O relator da proposta, senador Efraim Filho (União-PB), avaliou que a sessão será “importante” para apresentar argumentos e contra-argumentos ao texto.
No dia seguinte, o cenário, para Efraim, será diferente. Ele espera que a PEC conquiste uma “sólida maioria” a favor — a avaliação é a mesma feita pelo presidente da Casa.
Propostas de Emenda à Constituição precisam ser aprovadas em dois turnos de votação, com ao menos 49 votos favoráveis. Inicialmente, a expectativa das lideranças do Senado é que somente o primeiro turno seja discutido nesta terça.
O segundo deverá seguir o mesmo rito adotado no anterior, com a realização de todas as sessões de discussão necessárias (3), com votação ao final.
Efraim, no entanto, disse acreditar que, a depender do número de senadores presentes e do placar de votação, poderá ser possível aprovar a quebra do prazo de discussão, permitindo a análise dos dois turnos no mesmo dia.
“Um tema que é extremamente importante para a sociedade brasileira, para a família brasileira.
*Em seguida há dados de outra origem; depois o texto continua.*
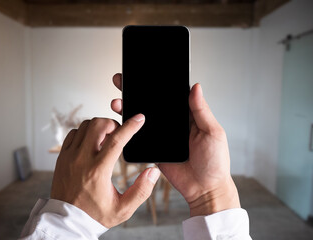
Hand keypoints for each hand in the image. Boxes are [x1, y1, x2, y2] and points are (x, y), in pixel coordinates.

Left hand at [51, 115, 160, 227]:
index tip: (139, 118)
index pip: (116, 140)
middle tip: (118, 134)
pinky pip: (73, 133)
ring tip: (106, 140)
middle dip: (113, 124)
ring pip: (85, 126)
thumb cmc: (94, 215)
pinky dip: (85, 133)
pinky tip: (91, 144)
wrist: (68, 221)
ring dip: (98, 127)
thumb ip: (141, 191)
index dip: (130, 126)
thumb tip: (152, 172)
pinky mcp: (62, 157)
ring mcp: (69, 156)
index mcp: (98, 171)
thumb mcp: (123, 209)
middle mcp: (81, 160)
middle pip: (98, 125)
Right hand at [111, 73, 239, 216]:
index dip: (157, 83)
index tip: (144, 72)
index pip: (169, 94)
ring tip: (118, 101)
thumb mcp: (213, 132)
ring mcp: (161, 135)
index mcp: (188, 114)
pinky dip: (128, 130)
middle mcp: (172, 123)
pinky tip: (120, 122)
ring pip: (142, 119)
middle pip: (152, 103)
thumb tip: (196, 87)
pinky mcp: (153, 148)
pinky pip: (138, 137)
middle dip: (136, 92)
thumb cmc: (215, 162)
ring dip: (129, 108)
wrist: (204, 189)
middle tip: (123, 81)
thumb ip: (202, 110)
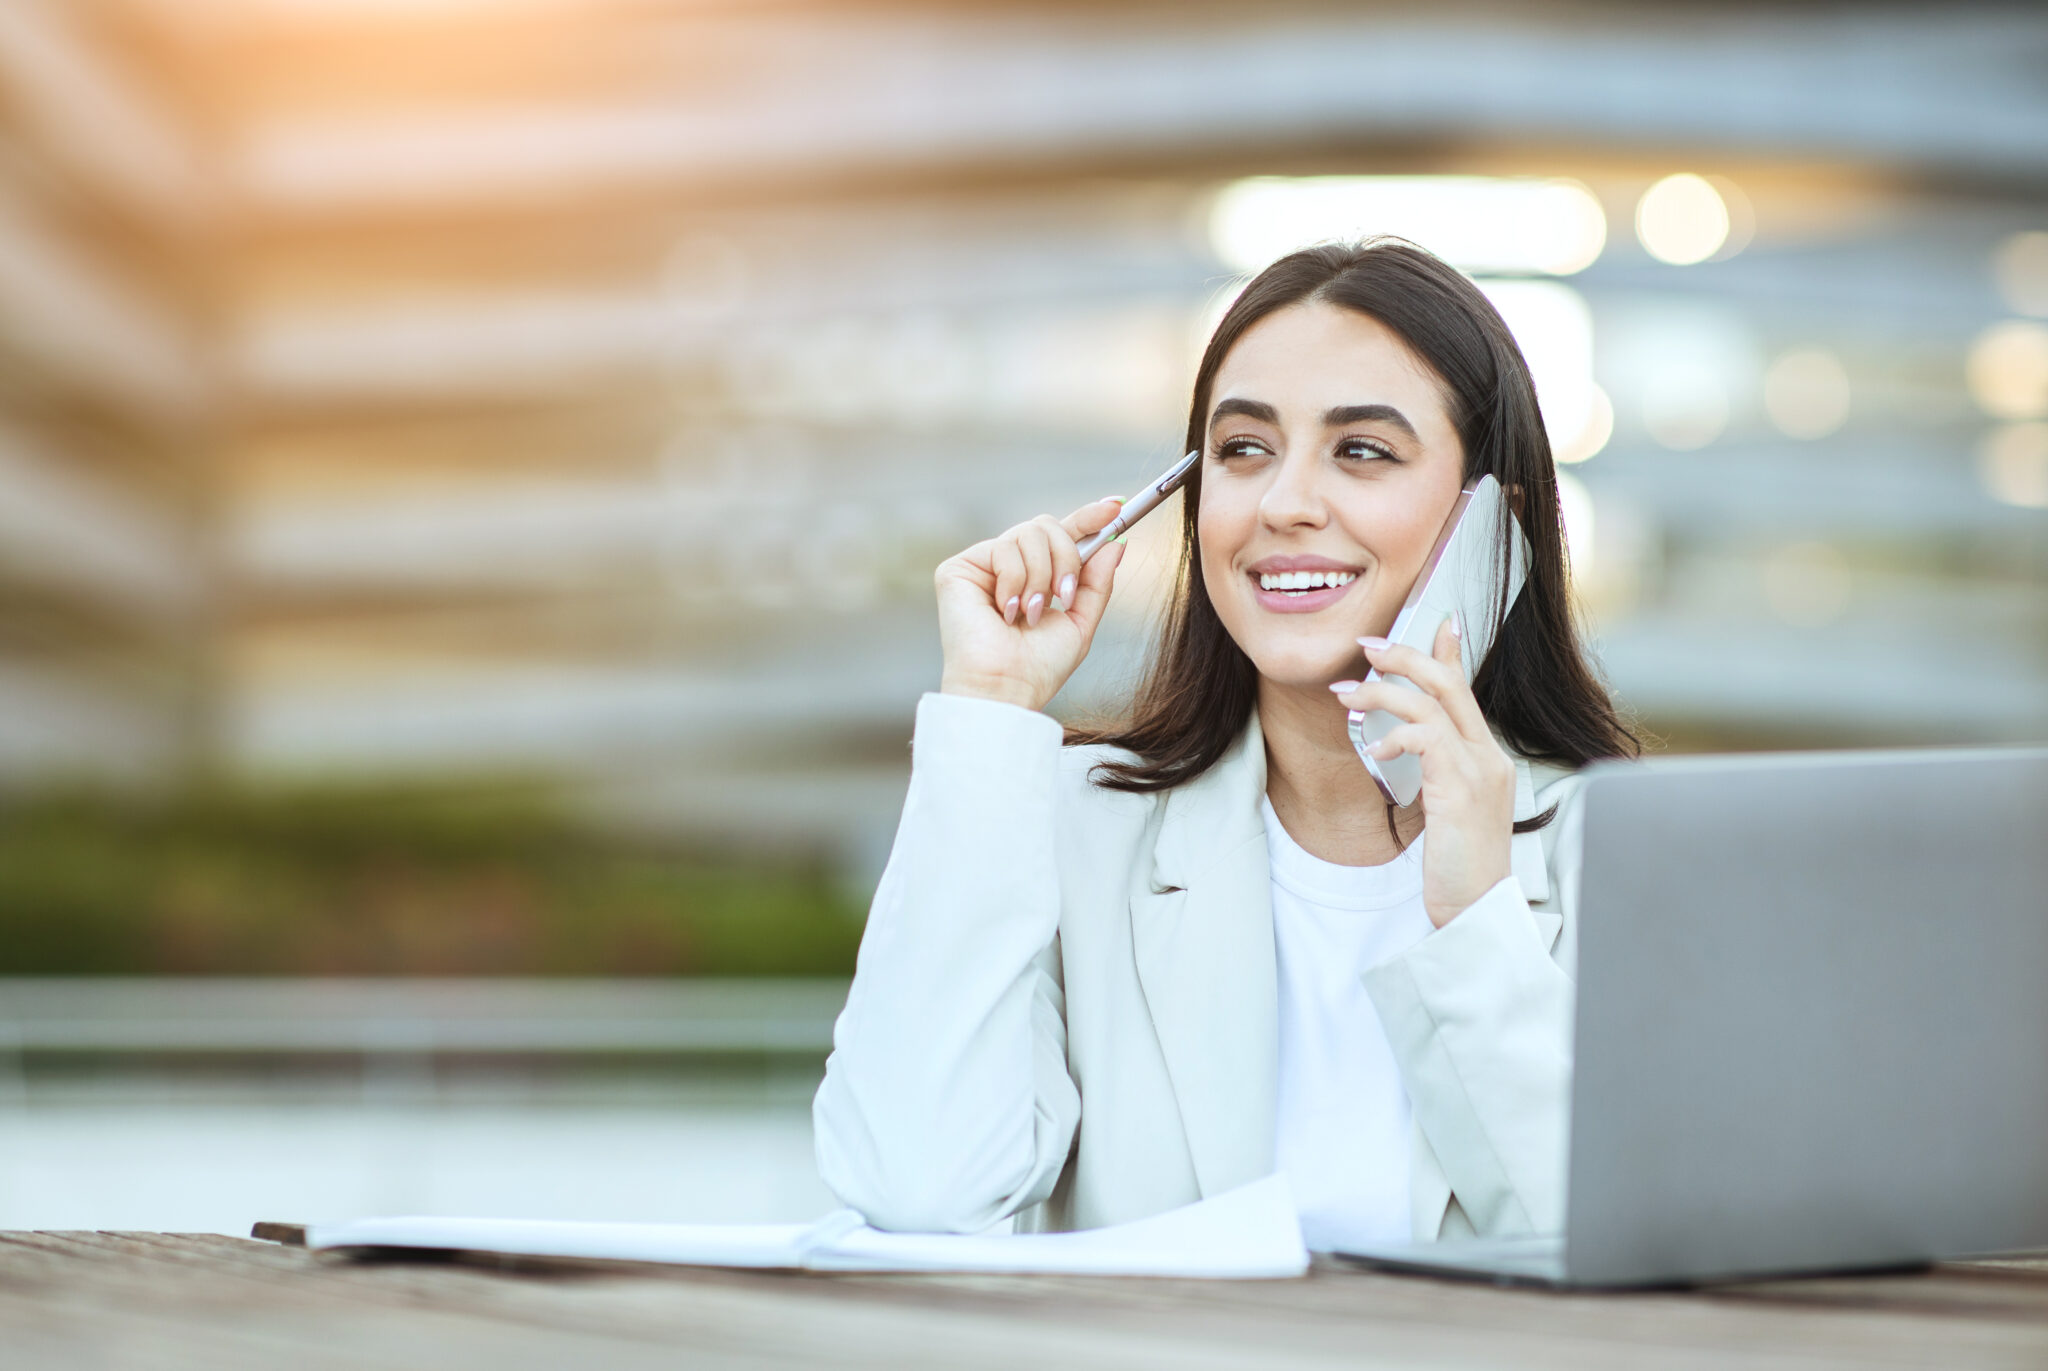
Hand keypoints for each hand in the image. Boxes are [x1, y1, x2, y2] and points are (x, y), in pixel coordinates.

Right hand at [934, 498, 1127, 712]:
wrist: (1006, 688)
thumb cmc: (1038, 667)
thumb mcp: (1080, 621)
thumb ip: (1097, 581)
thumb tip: (1117, 541)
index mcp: (1035, 578)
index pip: (1061, 535)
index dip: (1088, 517)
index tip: (1116, 505)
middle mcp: (1007, 567)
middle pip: (1047, 525)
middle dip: (1067, 558)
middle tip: (1062, 596)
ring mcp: (982, 566)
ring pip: (1029, 533)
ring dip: (1041, 578)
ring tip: (1030, 614)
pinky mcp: (958, 568)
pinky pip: (1003, 548)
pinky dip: (1015, 582)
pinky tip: (1006, 612)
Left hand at [1330, 616, 1515, 927]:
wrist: (1476, 914)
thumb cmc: (1457, 871)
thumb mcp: (1446, 813)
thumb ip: (1436, 776)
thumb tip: (1407, 748)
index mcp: (1487, 760)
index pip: (1466, 692)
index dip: (1447, 653)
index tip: (1432, 623)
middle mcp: (1489, 758)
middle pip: (1450, 683)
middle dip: (1405, 655)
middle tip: (1365, 646)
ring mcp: (1480, 771)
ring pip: (1432, 702)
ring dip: (1382, 691)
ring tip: (1345, 695)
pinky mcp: (1461, 790)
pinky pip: (1426, 738)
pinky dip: (1393, 735)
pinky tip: (1372, 751)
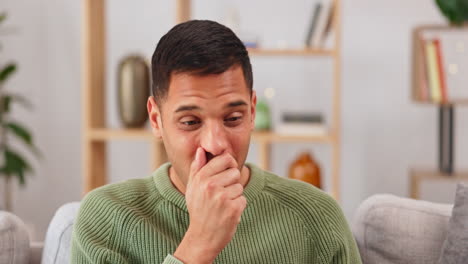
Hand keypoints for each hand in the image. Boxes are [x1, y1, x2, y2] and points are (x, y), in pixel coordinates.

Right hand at [173, 147, 246, 263]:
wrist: (202, 237)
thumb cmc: (198, 210)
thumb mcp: (192, 188)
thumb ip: (196, 168)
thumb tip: (201, 150)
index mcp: (201, 178)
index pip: (225, 158)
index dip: (229, 165)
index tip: (225, 174)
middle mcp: (210, 186)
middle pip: (235, 172)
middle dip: (231, 182)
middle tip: (221, 195)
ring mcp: (222, 198)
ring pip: (240, 186)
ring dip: (234, 196)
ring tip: (222, 205)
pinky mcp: (233, 209)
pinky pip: (243, 199)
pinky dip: (238, 206)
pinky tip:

O tema das drogas tem inserção na saúde pública e na segurança pública. Ele afeta a vida das famílias. O Senado está preocupado com isso, já teve uma votação na CCJ, e dará a palavra final na terça-feira com a votação da PEC. Esperamos um quórum amplo e uma sólida maioria a favor do texto”, declarou o relator.
Entidades criticam
O texto da proposta tem sido alvo de críticas de entidades de defesa dos direitos humanos. No último dia 3, 19 representantes dessas organizações se reuniram com Rodrigo Pacheco. O líder do governo no Senado, Jaques Wagner (PT-BA), também esteve presente.
Na ocasião, Pacheco recebeu, em mãos, uma carta enviada pelo ex-presidente da Comissão Arns e ex-ministro da Justiça José Carlos Dias. O documento classifica a PEC como um “retrocesso inacreditável” e inconstitucional.
“Se aprovada, a ‘PEC dos Usuários’, o Senado Federal passará a mensagem de que pessoas que usam drogas não merecem ser tratadas com políticas públicas de saúde, educação e assistência social, mas sim com punição e encarceramento”, diz Dias.
Em dezembro passado, mais de 70 organizações da sociedade civil divulgaram nota pública contra a PEC. Além de argumentar que o texto é inconstitucional, o documento também afirma que a proposta “reforçaria o racismo estrutural”.
“A proposta de emenda à Constituição que busca criminalizar a posse e o porte de entorpecentes e drogas afins não é a abordagem mais eficaz e democrática para lidar com a questão social do uso de drogas. Políticas baseadas em evidências, que enfatizem a proteção à saúde pública, aos direitos humanos e a redução de riscos e danos, podem oferecer soluções mais sustentáveis e humanitárias para este desafio complexo”, afirmam as entidades.